Die Vollstreckung des Urteils. Der vor Wut schnaubende König ließ in seiner Zornesglut den Ofen siebenmal mehr heizen als sonst. Ein so dreistes Verhalten wider den Befehl des Königs, eine solche Bloßstellung und Verachtung seiner Macht ‑ und das sogar von weggeführten Juden ‑ mußte exemplarisch bestraft werden, damit in Zukunft die Wiederholung eines ähnlichen Majestätsverbrechens für immer ausgeschlossen sei. Die stärksten Männer des Heeres erhielten den Befehl, Sadrach, Mesach und Abednego zu binden und sie in ihren Kleidern in den brennenden Ofen zu werfen. Die Hitze war so unerträglich, daß die Schergen, welche die drei Männer in den Ofen werfen mußten, von ihr versehrt wurden. Und ein grausamer König und viele andere mit ihm, konnten diesem Schauspiel voller Genugtuung zusehen. So ist der natürliche Mensch in seinem religiösen Fanatismus. Ist es nicht höchst beachtenswert, daß der erste Mord, den die Geschichte zu berichten weiß, ein Religionsmord war. Tötete Kain seinen Bruder Abel nicht aus einer gewissen religiösen Mißgunst heraus? ‑ Und ist die Kirchengeschichte nicht voll von erschütternden Gerichten über Qual und Tod von treuen Zeugen Gottes? Wir erinnern an die Millionen von Glaubenszeugen, die im Laufe der Zeit ermordet wurden. ‑Wer kennt nicht die Geschichte der Hugenotten, der Waldenser, der Inquisitionszeit und der grausamen Bartholomäusnacht.

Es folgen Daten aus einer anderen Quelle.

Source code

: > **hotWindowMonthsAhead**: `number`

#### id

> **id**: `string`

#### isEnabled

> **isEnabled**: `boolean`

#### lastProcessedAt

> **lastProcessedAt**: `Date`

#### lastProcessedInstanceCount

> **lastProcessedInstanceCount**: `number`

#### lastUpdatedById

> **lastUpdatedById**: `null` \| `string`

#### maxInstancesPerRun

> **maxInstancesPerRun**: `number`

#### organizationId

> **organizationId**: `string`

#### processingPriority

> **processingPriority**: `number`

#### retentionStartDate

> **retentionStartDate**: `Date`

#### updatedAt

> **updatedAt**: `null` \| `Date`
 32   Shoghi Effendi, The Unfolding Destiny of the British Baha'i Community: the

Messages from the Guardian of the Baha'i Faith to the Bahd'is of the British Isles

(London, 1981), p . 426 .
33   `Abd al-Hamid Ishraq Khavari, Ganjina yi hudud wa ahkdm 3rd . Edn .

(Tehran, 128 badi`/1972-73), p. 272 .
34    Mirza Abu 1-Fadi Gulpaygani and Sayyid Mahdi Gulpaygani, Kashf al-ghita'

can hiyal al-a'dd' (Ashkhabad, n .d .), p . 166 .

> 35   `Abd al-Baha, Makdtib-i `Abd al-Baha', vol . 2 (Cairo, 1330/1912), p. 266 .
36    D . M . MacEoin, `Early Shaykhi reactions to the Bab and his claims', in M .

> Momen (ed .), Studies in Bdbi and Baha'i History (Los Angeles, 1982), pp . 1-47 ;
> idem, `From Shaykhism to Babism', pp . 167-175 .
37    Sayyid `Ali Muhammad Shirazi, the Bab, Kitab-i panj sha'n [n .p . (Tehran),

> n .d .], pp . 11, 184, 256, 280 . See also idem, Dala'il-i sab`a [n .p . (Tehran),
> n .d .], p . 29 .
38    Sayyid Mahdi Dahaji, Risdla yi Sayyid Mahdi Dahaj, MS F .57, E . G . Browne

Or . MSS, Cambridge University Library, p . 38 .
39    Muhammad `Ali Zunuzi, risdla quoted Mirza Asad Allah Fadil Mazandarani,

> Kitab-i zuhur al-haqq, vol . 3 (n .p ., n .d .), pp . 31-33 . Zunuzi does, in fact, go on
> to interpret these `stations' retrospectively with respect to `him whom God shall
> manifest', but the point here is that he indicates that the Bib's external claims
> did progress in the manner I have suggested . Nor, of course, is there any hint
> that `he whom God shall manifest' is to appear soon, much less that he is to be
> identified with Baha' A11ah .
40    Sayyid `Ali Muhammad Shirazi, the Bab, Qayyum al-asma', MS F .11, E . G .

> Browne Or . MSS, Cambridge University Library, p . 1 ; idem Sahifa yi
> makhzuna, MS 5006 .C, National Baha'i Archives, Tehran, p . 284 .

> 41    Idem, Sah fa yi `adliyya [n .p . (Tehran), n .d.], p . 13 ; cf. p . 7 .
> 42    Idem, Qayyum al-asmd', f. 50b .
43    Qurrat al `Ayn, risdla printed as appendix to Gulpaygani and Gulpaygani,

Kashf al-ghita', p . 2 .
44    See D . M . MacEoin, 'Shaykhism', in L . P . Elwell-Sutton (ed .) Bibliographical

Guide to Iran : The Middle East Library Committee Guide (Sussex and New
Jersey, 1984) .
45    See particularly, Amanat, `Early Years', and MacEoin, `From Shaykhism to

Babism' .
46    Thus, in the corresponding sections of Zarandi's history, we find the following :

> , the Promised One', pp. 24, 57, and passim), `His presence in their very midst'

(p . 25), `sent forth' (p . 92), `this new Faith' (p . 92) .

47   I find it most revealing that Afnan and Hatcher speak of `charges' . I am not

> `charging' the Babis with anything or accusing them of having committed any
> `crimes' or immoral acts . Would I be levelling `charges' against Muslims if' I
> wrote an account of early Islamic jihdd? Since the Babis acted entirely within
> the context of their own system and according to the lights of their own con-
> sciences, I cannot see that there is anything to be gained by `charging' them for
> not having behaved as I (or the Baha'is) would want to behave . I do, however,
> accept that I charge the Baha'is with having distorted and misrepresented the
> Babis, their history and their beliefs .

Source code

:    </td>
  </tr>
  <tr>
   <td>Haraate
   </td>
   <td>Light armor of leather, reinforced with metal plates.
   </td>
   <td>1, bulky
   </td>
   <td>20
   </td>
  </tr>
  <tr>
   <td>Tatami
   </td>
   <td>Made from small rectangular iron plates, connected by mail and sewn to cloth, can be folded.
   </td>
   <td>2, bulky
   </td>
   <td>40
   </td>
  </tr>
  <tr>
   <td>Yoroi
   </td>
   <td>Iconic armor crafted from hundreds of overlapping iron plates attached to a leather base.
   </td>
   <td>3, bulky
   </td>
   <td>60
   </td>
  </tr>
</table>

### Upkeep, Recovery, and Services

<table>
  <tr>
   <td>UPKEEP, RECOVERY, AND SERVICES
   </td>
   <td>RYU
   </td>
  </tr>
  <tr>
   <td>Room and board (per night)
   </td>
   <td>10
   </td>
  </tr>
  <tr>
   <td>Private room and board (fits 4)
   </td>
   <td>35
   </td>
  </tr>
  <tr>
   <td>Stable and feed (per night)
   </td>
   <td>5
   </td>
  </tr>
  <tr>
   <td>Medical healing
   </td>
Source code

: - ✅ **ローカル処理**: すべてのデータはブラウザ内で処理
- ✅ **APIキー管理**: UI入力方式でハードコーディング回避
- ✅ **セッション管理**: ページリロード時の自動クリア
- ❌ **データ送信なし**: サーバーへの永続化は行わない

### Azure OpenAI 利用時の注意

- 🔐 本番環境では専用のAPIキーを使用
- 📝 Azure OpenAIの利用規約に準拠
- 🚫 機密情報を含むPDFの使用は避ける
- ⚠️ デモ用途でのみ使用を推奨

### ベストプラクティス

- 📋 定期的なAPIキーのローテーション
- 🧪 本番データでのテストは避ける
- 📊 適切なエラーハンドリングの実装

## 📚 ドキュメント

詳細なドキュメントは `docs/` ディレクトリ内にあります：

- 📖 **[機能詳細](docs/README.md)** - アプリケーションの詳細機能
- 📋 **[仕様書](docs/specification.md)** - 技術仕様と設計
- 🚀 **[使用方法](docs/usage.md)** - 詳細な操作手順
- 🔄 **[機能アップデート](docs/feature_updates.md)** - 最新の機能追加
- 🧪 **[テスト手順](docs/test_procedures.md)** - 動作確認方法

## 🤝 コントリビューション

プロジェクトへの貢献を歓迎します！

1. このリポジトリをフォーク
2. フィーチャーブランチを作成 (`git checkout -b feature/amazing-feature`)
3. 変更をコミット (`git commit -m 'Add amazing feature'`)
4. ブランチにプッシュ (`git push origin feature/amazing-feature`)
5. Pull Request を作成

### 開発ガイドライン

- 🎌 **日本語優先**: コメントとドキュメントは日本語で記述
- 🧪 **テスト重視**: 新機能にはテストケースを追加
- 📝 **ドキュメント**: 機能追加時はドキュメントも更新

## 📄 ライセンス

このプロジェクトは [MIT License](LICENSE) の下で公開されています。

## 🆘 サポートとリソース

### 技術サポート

Die Schrift weissagt aber noch Schlimmeres. Was sich hier, zu Beginn der Zeiten der Nationen, abgespielt hat, wird sich in bei Endzeit wiederholen. In Off 13,7 lesen wir, daß dem Tier Macht gegeben wird, mit den Heiligen zu streiten und sie zu überwinden, und aus Off 17,14 lernen wir, daß die zehn Könige, unter der Führung des Tieres, mit dem Lamme streiten werden. Doch wie es in den Tagen Nebukadnezars eine große Offenbarung von Seiten Gottes gab, so wird es am Ende sein. Man denke nur an die großen Zeichen der zwei Zeugen in Off 11. Der Endzweck jener furchtbaren kommenden Verfolgung wird der sein, Gottes Volk gänzlich zu vernichten. Überaus heiß wird dann das Feuer der dreieinhalbjährigen Trübsal brennen, in welchem sich besonders der „Gläubige“ Überrest Israels befinden wird. Gott aber wird antworten! Das ganze an Gott gläubige Israel wird durch das Eingreifen Gottes gerettet werden (Off 19,17-21; Sach 14,3, 9; Joel 4,1-2). Wir sehen hier, nebenbei gesagt, daß die Endzeit trotz all ihrer Bosheit „religiös“ sein wird. Falsche Propheten, falsche Christus und Wölfe in Schafskleidern werden auftreten, und die religiöse Welt wird ihnen anhangen. Das Wesen des Menschen ist im tiefsten Grunde religiös, und wenn er nicht an den lebendigen Gott glaubt, so glaubt er sicher an selbstgemachte Götter.